*Supplied passage*.
Article written on June 30st 2025
A Technical Deep Dive into ACT, GR00T, and How to effectively collect a lerobot dataset
The promise of foundation models in robotics is enormous: instruct a robot in natural language, and watch it perform a task. With state-of-the-art tools seemingly making this more accessible than ever, I aim to take on a project to test what it takes to get a simple pick-and-place task working. The goal is straightforward: collect a dataset and train two different Vision-Language-Action (VLA) models, ACT and GR00T N1, to have a robot arm “pick the green earplug outside the container and put it inside the container.”
I used the user-friendly GUI from Phosphoai, which simplifies the process of data collection, training, and deployment. The experience taught me the critical, often-overlooked technical details that can make or break a robotics project.
Part 1: The Setup – Data Collection is Key
Before any model can learn, it needs data. My first step was to create the “earplugs_new dataset“. Using imitation learning, I teleoperated a so-101 robotic arm to perform the task repeatedly. Here’s a look at the process:
- The Task: A simple pick-and-place operation.

*Task brief*. List every process that the robotics article says the Phosphoai GUI simplifies. The data that follow are separate from the robotics article.

*Data provided*.
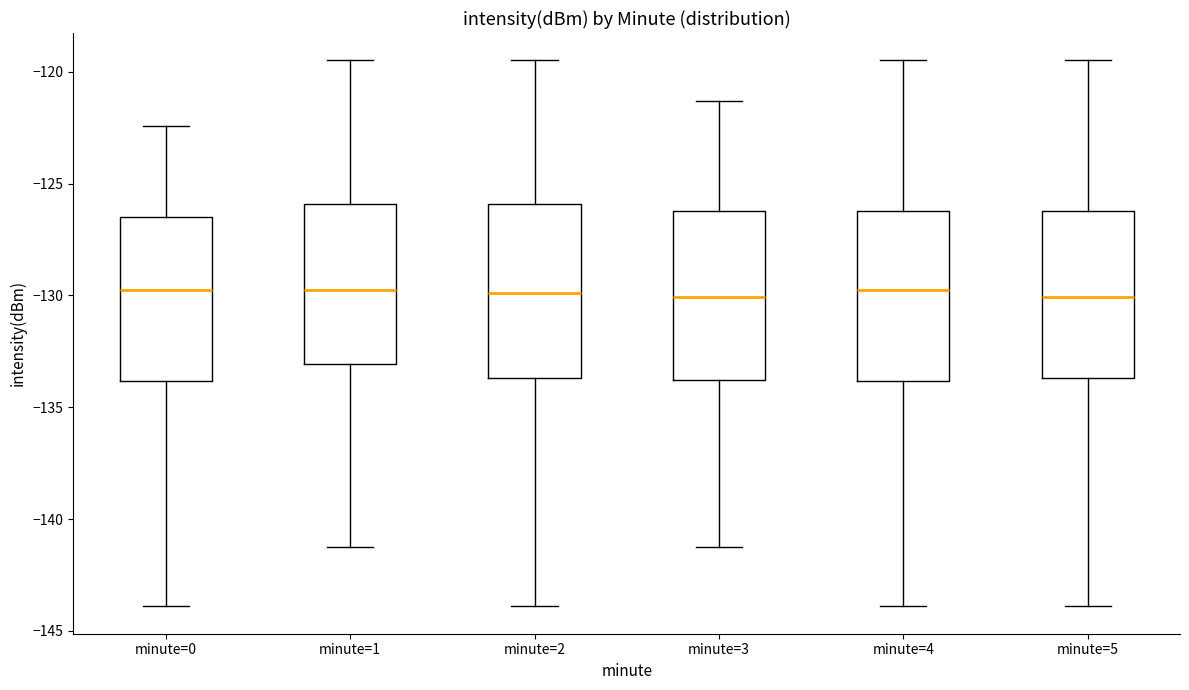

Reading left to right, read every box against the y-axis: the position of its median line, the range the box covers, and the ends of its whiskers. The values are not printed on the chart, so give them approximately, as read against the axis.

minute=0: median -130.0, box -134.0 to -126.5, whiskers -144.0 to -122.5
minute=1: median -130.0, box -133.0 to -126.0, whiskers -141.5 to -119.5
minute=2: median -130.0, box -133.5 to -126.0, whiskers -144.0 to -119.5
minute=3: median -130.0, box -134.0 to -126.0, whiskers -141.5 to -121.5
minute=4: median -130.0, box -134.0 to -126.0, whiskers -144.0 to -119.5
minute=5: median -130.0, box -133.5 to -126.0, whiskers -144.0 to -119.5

*Output below*. Data collection, training, and deployment.